Learning to Appreciate the Psalms in a Whole New Way

By Tom Gilson Published on May 24, 2016

I’m learning to appreciate the Psalms in a whole new way. You might be surprised at the reason — or you might be experiencing the same thing.

I’ve always loved the Psalms. I think of Psalm 42, which begins,

As a hart longs for flowing streams,
so longs my soul for thee, O God.
My soul thirsts for God, for the living God.

Sometimes I’ve read that and agreed, Yes, God, I seek you with all my heart. Sometimes instead it’s been, Oh, God, I have known that desire, but I don’t feel it now. Revive my soul! Either way it was a prayer I could claim as my own. That’s Psalm 42. But then there’s Psalm 43, which opens,

Vindicate me, O God,
And plead my cause against an ungodly nation.

What was I supposed to do with a prayer like that? Sure, I knew it was a good prayer to pray, but it was always someone else’s prayer.

There are lots of Psalms paired up that way: a familiar-feeling sort of prayer, then a foreign one. Take Psalms 63 and 64, for another example.
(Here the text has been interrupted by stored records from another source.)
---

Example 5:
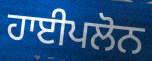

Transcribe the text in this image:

ਹਾਈਪਲੋਨ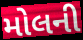
મોલની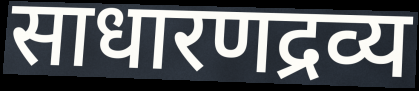
साधारणद्रव्यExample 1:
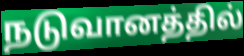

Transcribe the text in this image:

நடுவானத்தில்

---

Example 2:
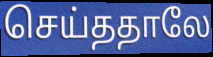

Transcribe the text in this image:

செய்ததாலே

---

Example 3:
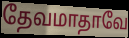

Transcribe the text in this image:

தேவமாதாவே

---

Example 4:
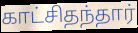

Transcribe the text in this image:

காட்சிதந்தார்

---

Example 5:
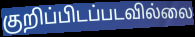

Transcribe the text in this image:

குறிப்பிடப்படவில்லை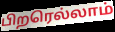
பிறரெல்லாம்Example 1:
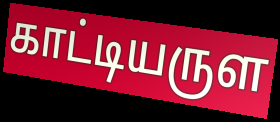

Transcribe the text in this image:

காட்டியருள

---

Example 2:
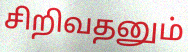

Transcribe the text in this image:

சிறிவதனும்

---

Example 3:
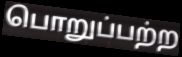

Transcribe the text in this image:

பொறுப்பற்ற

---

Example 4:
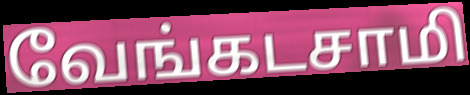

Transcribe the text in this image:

வேங்கடசாமி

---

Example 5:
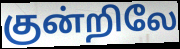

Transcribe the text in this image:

குன்றிலே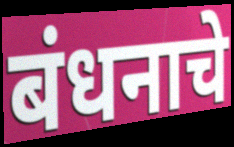
बंधनाचे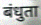
बंधुताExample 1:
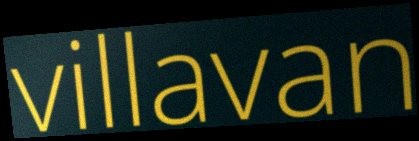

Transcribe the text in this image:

villavan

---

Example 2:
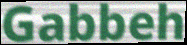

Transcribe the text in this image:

Gabbeh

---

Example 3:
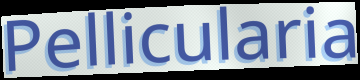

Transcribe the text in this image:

Pellicularia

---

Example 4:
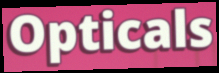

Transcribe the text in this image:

Opticals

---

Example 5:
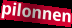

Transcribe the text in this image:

pilonnen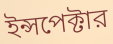
ইন্সপেক্টারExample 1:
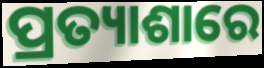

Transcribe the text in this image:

ପ୍ରତ୍ୟାଶାରେ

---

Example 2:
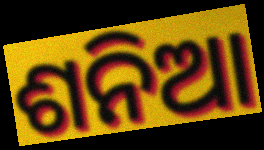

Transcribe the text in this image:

ଶନିଆ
Psalm 63:3-4 sounds like any Sunday morning worship service:

Because thy steadfast love is better than life,
my lips will praise thee.
So I will bless thee as long as I live;
I will lift up my hands and call on thy name.
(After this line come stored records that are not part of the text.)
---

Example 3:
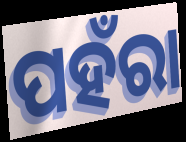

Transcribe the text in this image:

ପହଁରା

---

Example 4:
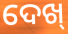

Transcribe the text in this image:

ଦେଖ୍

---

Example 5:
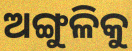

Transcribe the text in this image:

ଅଙ୍ଗୁଳିକୁ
How often have we sung Psalm 64, though?

Hear my voice, O God, in my complaint;
preserve my life from dread of the enemy,
hide me from the secret plots of the wicked,
from the scheming of evildoers …

Maybe your experience has been different, but that’s always been a hard prayer for me to nod in agreement with. I haven’t been there. It’s like I’m reading someone else’s Bible: Sure, it’s in there, but not for me. It’s been a good prayer, but it hasn’t been my prayer.

But I’m starting to see the Psalms in a new way.

George Yancey has been telling us about Christianophobia here at The Stream. This isn’t just academic information: His studies confirm feelings I’ve felt. For a long time here in America we were used Christianity being treated with some respect. Now we have Samantha Bee on TBS (for one example among many) stereotyping Christians as “terrible at science,” racist, and on and on … and Psalm 64 begins to feel more like a prayer I could lift up to God as my own.

It’s not that Americans have never battled evil. Racist oppression has been with us since the beginning. It’s not that I’ve never seen violence face-to-face myself: Two of my first cousins were murdered (in completely unrelated incidents). I could go on.

But Christianophobia — this kind of direct oppression against the people of God as the people of God — is new here. Is it persecution? Not on the scale suffered by many of our brothers and sisters around the world. We’re just beginners here, entering on a path they’ve walked for generations. Will it turn into that kind of persecution? I don’t know. I do know that I can remember when it was impossible to imagine that happening in America. It isn’t impossible any more.

Up until now it’s also been impossible for me to relate to the beginning of Psalm 43 (above). Maybe that’s also kept me from knowing the kind of joy the Psalmist expressed in verses 3 and 4:

Oh send out thy light and thy truth;
let them lead me,
let them bring me to thy holy hill
and to thy dwelling!
Then I will go to the altar of God,
to God my exceeding joy;
and I will praise thee with the lyre,
O God, my God.

It might surprise you to know there’s a greatly encouraging Christian book titled The Insanity of God. I’m not sure I understand the title, even after asking the author, Nik Ripken (a pseudonym) about it. I do know that it’s one of the best books out there telling the story of the truly persecuted church around the world. Ripken writes of one group he spent time with:

These Chinese believers still lived under the very real threat of arrest and imprisonment for the practice of their faith. That threat required constant vigilance and painstaking attention to security precautions. Every time the believers gathered for worship or met with a foreign fellow-believer like me, they were in a situation of great danger. [That’s why he used a pseudonym.] Even so, the believers in China exhibited a constant joyfulness in the midst of harsh circumstances. I never heard them deny or down-play the danger. They never made light of it. They were painfully aware of the reality of their lives. Still, they exhibited an undeniable, irrepressible joy …

This sound a lot like the Psalmist to me: honestly facing the pain, loss and stress of being opposed by those who oppose God himself, but trusting God through it all. It’s a joy we in America have had little opportunity to experience.

Maybe our turn is coming. We’re not there yet. I’m not saying I want to go there. But if we do, maybe we can begin to read the Psalms with more familiarity, more direct experience. Maybe those passages Bible won’t just feel like someone else’s Bible. Maybe we’ll even learn to know God in ways we’ve never known Him before.